**Exercise details**
Print each record below precisely, with every picture left out of the copy.

**The records**
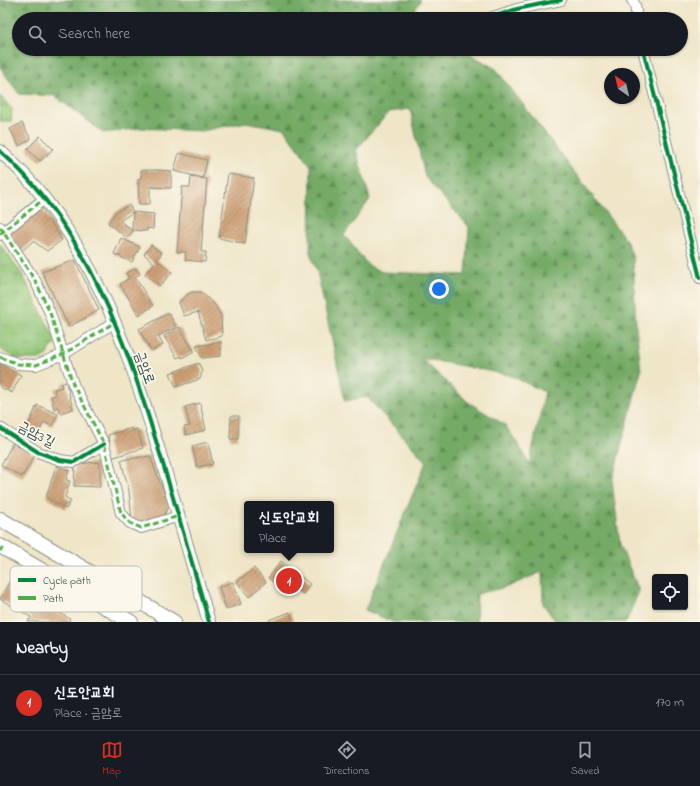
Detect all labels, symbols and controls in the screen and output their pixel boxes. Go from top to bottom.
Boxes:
search box [12,12,688,56]
icon: search [26,23,48,45]
text: Search here [58,23,130,45]
north arrow [604,68,640,104]
your location [429,279,449,299]
street label: 금암로 [128,349,160,387]
street label: 금암3길 [14,416,59,454]
popup [244,501,334,553]
text: 신도안교회 [259,507,319,529]
text: Place [259,529,286,548]
legend [10,566,142,612]
pin: 1 [276,566,302,596]
text: Cycle path [43,573,91,590]
map controls [652,574,688,610]
button: locate [652,574,688,610]
text: Path [43,591,64,607]
text: Nearby [16,636,68,661]
text: 신도안교회 [54,682,114,704]
text: 1 [27,693,31,712]
text: 170 m [656,693,684,712]
text: Place · 금암로 [54,704,122,723]
tab: Map [101,739,123,779]
tab: Directions [324,739,369,779]
tab: Saved [571,739,599,779]

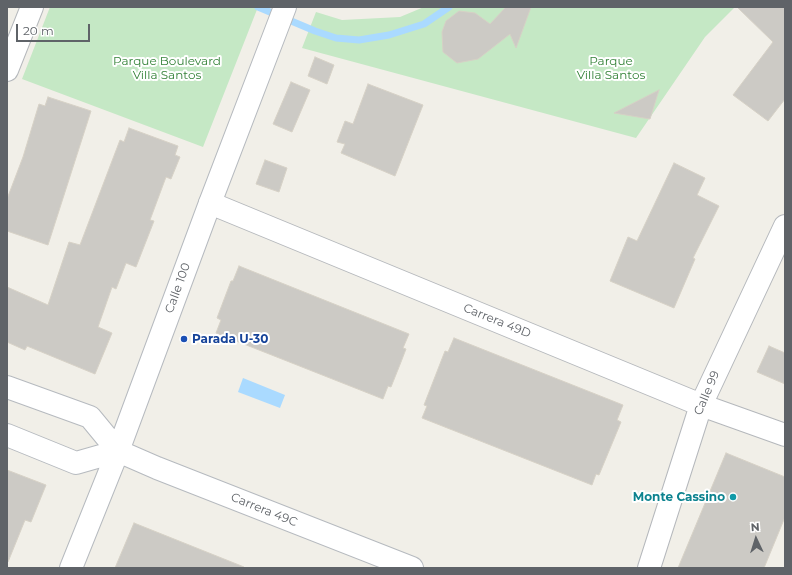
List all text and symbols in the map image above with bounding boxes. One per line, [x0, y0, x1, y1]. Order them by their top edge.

**Expected answer**
Detect all labels, symbols and controls in the screen and output their pixel boxes. Go from top to bottom.
Boxes:
search box [12,12,688,56]
icon: search [26,23,48,45]
text: Search here [58,23,130,45]
north arrow [604,68,640,104]
your location [429,279,449,299]
street label: 금암로 [128,349,160,387]
street label: 금암3길 [14,416,59,454]
popup [244,501,334,553]
text: 신도안교회 [259,507,319,529]
text: Place [259,529,286,548]
legend [10,566,142,612]
pin: 1 [276,566,302,596]
text: Cycle path [43,573,91,590]
map controls [652,574,688,610]
button: locate [652,574,688,610]
text: Path [43,591,64,607]
text: Nearby [16,636,68,661]
text: 신도안교회 [54,682,114,704]
text: 1 [27,693,31,712]
text: 170 m [656,693,684,712]
text: Place · 금암로 [54,704,122,723]
tab: Map [101,739,123,779]
tab: Directions [324,739,369,779]
tab: Saved [571,739,599,779]

List all text and symbols in the map image above with bounding boxes. One per line, [x0, y0, x1, y1]. Order them by their top edge.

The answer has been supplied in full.